La consultation terminée, il serra de sa main froide la main tiède et assurée du médecin. Il accompagna l'infirmière et s'acquitta de toutes les formalités qui continuaient à exister, le même ordonnancement bien structuré, le même aller de l'avant.
Il y avait des papiers à signer, de brefs remerciements à énoncer avec des sourires qui n'étaient pas des sourires, mais seulement des contractions des muscles du visage. Il pensa à l'embouchure de la trompette. Placez vos muscles de cette façon, appliquez-leur la pression requise, ni trop, ni pas assez, et soufflez.

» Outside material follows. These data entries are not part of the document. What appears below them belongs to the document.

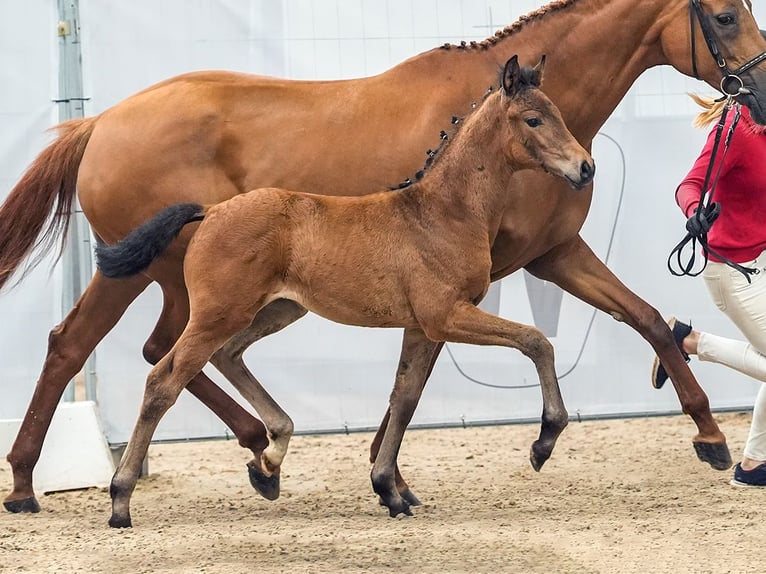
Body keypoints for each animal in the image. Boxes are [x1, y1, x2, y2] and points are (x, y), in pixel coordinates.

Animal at [96, 56, 596, 528]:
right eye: (534, 119)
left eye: (556, 113)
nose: (585, 167)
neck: (443, 213)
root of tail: (213, 210)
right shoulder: (445, 316)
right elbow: (535, 341)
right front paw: (543, 442)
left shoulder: (420, 327)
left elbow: (404, 396)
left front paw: (389, 490)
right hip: (219, 313)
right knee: (164, 381)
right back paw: (121, 500)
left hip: (277, 310)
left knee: (228, 355)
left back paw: (269, 462)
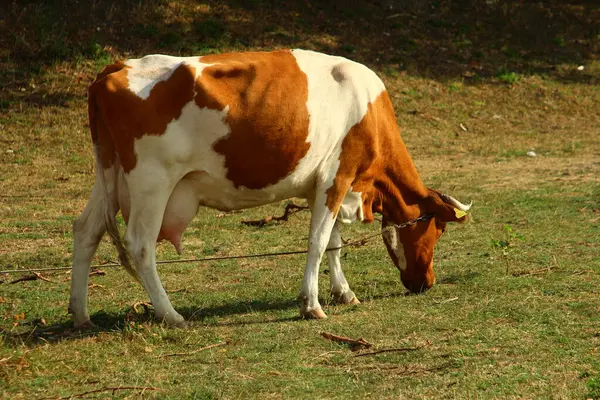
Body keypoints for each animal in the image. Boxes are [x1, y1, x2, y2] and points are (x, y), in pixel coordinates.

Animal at [70, 48, 472, 328]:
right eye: (437, 229)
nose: (427, 282)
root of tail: (115, 68)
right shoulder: (337, 177)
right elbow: (318, 242)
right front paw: (312, 304)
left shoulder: (326, 185)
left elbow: (334, 242)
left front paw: (343, 291)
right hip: (151, 182)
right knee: (140, 245)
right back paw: (171, 314)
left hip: (110, 179)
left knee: (86, 231)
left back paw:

Il n'arracha pas ses vêtements et ne se précipita pas en hurlant dans les rues, comme s'il appartenait à une catégorie de personnes à laquelle finalement une certaine absence de jugement était permise. Il ne pinça pas les fesses de l'infirmière qui faisait de son mieux pour faire semblant de ne pas être jolie dans une blouse parsemée de Mickey. Il n'escalada pas le toit de la clinique. Il se borna à chercher un café dans les environs, surpris de constater que rien n'avait changé. Le ciel n'était pas devenu couleur de citrouille, la terre ne tremblait pas, aucun Godzilla n'écrabouillait les voitures.